Terza elementare. Lezione di scienze. La maestra ci affida il compito di fotografare gli animali, per insegnarci ad osservare da vicino le loro caratteristiche.
I miei genitori mi portano allo zoo di Firenze e, per la prima volta nella mia vita, mi affidano la macchina fotografica, fino ad allora frutto proibito di cui non potevo cibarmi. Sempre troppo alta nelle mani di mio padre. Sempre troppo fragile e preziosa per stare fra le mie.
Eccola adesso, con un rullino tutto per me, pronto a bloccare per sempre le impressioni che così facilmente scivolano via, e renderle visibili anche agli altri.
Un rullino di animali, ritratti il più vicino possibile, per catturarne il calore, l’odore acre, lo scintillio dei loro musi umidi incastrati fra le sbarre. E poi il sorriso di mio fratello, già seduto sul sedile posteriore della macchina dopo un pomeriggio di giochi. Il sole gli rendeva trasparenti le guance.
Lo sviluppo fu una delusione: foto sfocate, tagliate, mosse, troppo buie, illeggibili…
In una parola, infedeli.
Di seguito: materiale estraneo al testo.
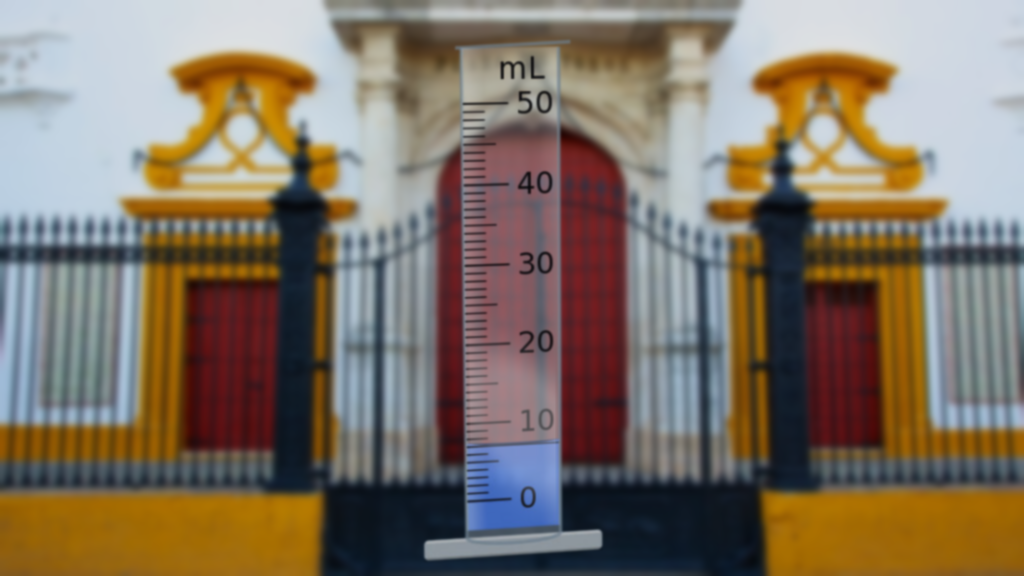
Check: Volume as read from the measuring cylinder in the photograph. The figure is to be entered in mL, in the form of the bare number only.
7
E bugiarde, anche. Non era quello che volevo dire, non era quello che avevo visto.
Da quel giorno mi promisi che avrei insegnato alla macchina fotografica a mostrare cosa c’è nei miei occhi. Non che ci sia riuscita, beninteso. Ma ogni tanto mi ascolta.
Per questo da domani, ogni tanto, vi mostrerò i messaggi che vedo sfilare davanti a me. Spero di essere pronta a coglierli.